* **Extract**:
+-------+

You can specify as many levels of aggregation in a spec as you find appropriate. The more levels you define, the less rows are retrieved from databases at each level.

Global variable OUT_DIR in a ddiff config file sets the directory for report files.

Test config files ddiff-test-<source>.py contains comments on all the spec parameters. Read it carefully and familiarize yourself with all the parameters.

Detecting Discrepancies in Two Passes

It is often hard or impossible to find a time when data in DB is not changing. It takes some time – minutes to hours – for changes to propagate to all target systems. In this case, when comparing data from the two DBs, you always find discrepancies because recent data changes are on their way from a source DB to a target DB.

In order to exclude discrepancies due to on-way changes from the discrepancies report, ddiff implements the following experimental approach:

  1. Run config file spec that is sensible to on-way changes two times with an interval greater than time needed to propagate data between the two DBs, and
  2. include in the report only discrepancies that were found by both the first run and the second run and remained unchanged between the two runs.

Discrepancies found by the first run and not found by the second were caused by data changes on the way at the time of the first run. Discrepancies found by the second run and not by the first are those caused by data changes on the way at the time of the second run. And only discrepancies found by both runs are considered as persistent and go to the discrepancies report.

This approach is supported by the ddiff command line options:

-1, --one      find discrepancies and store them
-2, --two      find discrepancies and intersect them with the stored

To see how it works, let's look at the spec "current" from the config file ddiff-test-sqlite.py:

spec = {
    "current": {
        "sources": ["ONE", "TWO"],
        "pk": ["c1"],
        "queries": [
            """
            select 1 c1, current_timestamp c2, 3 c3 from dual
            union all
            select 2 c1, current_timestamp c2, 5 c3 from dual
            union all
            select 3 c1, current_timestamp c2, 7 c3 from dual
            union all
            select 5 c1, current_timestamp c2, 1 c3 from dual
            """,
            """
            select 1 c1, datetime(current_timestamp, '+5 second') c2, 3 c3 from dual
            union all
            select 2 c1, current_timestamp c2, 6 c3 from dual
            union all
            select 4 c1, current_timestamp c2, 9 c3 from dual
            union all
            select 5 c1, current_timestamp c2, 1 c3 from dual
            """

+-------+

* **Stored entries**:
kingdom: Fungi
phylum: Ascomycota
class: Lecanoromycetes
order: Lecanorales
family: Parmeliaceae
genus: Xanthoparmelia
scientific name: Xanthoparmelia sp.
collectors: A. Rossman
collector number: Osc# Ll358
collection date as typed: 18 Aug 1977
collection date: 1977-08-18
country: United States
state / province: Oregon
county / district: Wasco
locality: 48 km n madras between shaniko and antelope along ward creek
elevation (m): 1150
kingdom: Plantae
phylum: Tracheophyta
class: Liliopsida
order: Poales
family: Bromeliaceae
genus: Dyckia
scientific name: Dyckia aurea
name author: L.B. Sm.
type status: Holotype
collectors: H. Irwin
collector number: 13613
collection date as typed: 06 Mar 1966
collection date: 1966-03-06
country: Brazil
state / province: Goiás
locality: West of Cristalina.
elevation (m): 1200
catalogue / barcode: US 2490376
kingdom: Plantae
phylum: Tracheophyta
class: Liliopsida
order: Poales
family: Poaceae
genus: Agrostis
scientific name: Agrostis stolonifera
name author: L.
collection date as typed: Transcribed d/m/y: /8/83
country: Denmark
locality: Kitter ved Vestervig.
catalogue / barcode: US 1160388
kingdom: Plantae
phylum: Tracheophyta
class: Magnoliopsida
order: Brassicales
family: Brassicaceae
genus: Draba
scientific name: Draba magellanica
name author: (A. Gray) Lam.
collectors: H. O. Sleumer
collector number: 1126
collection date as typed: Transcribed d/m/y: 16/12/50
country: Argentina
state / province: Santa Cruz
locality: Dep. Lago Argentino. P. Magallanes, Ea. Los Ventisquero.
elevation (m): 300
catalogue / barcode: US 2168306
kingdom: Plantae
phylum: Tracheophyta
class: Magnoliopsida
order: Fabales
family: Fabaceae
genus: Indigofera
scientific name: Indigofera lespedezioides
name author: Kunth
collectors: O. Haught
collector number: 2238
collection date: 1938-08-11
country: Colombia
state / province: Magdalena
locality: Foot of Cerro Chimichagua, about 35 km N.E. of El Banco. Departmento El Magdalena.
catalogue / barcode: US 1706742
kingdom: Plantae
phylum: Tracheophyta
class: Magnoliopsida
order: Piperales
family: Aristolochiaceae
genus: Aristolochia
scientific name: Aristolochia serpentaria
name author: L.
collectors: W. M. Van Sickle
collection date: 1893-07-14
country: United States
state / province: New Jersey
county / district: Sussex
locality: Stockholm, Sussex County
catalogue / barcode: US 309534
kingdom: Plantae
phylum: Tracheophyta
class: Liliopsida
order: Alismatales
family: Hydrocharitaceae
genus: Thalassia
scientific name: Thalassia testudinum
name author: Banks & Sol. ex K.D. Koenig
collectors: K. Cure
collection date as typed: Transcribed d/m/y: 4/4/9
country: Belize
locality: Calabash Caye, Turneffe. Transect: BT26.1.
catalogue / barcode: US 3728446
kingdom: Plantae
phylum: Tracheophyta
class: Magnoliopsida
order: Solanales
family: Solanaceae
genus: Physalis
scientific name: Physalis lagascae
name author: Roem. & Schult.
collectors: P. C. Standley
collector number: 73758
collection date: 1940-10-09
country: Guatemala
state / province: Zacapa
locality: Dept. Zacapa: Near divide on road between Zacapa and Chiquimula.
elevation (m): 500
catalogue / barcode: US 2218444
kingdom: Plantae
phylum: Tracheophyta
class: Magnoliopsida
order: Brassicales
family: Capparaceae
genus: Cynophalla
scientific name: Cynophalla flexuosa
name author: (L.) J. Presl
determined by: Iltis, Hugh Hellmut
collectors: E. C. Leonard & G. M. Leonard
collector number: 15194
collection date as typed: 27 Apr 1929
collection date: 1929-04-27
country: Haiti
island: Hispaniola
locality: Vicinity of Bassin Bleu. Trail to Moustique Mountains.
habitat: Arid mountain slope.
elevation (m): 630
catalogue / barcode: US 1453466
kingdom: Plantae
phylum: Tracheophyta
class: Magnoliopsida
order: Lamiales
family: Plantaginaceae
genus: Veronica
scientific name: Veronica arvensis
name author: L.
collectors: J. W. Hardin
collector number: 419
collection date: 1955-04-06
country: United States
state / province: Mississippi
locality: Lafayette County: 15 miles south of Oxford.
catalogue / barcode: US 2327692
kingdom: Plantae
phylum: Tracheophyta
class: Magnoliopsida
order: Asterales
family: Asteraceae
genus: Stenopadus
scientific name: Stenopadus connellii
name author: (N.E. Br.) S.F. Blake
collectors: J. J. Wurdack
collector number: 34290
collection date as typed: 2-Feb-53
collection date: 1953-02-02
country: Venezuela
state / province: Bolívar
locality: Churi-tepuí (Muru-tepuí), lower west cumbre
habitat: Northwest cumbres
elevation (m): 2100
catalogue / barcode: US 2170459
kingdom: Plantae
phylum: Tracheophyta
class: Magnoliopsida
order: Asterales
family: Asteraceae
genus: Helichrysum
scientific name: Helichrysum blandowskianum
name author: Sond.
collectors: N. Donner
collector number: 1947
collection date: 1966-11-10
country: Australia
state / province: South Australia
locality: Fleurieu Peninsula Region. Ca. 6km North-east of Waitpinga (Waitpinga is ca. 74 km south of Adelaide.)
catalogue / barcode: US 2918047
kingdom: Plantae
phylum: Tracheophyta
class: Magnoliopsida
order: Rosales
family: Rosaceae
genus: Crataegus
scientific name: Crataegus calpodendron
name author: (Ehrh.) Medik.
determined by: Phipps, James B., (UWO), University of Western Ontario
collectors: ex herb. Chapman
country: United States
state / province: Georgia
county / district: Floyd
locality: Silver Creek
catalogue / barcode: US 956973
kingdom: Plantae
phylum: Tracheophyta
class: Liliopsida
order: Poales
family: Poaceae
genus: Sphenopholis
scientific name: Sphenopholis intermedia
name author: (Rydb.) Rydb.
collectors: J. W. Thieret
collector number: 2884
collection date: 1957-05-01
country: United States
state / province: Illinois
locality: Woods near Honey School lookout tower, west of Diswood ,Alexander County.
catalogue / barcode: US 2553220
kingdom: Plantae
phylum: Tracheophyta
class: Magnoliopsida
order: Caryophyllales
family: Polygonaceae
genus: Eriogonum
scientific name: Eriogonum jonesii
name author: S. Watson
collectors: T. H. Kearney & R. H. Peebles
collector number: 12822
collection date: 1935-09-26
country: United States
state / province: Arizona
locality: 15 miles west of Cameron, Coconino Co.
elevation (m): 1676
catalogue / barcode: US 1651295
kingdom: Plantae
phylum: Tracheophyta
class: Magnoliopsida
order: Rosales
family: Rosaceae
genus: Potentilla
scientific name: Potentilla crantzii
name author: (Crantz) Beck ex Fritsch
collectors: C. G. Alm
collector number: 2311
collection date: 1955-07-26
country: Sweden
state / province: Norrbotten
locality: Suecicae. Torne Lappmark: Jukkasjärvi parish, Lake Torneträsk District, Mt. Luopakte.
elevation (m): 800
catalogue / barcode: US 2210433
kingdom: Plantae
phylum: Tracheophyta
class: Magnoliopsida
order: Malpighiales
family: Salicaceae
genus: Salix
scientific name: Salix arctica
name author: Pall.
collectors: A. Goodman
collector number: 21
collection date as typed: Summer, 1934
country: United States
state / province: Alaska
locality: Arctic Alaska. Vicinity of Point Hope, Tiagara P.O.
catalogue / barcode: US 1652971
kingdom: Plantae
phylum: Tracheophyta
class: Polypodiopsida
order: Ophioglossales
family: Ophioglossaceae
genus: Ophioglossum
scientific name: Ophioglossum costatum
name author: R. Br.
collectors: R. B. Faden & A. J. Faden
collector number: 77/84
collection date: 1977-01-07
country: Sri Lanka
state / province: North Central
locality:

+-------+

* **Required actions**:
A. For each statement, decide whether the ddiff text agrees with it. Answer yes or no and quote the words of the text that decide it. (i) Defining more aggregation levels means fewer rows are retrieved from databases at each level. (ii) Discrepancies found by the second run but not by the first go into the discrepancies report. (iii) The global variable OUT_DIR sets the directory for report files.
B. Copy the passage of the ddiff text that opens with the words containing "Test config files" and closes with "a target DB.".
Work from the ddiff text alone.

* **Expected outputs**:
A.
(i) Yes: "The more levels you define, the less rows are retrieved from databases at each level."
(ii) No: "And only discrepancies found by both runs are considered as persistent and go to the discrepancies report."
(iii) Yes: "Global variable OUT_DIR in a ddiff config file sets the directory for report files."

B.
Test config files ddiff-test-<source>.py contains comments on all the spec parameters. Read it carefully and familiarize yourself with all the parameters.

Detecting Discrepancies in Two Passes

It is often hard or impossible to find a time when data in DB is not changing. It takes some time – minutes to hours – for changes to propagate to all target systems. In this case, when comparing data from the two DBs, you always find discrepancies because recent data changes are on their way from a source DB to a target DB.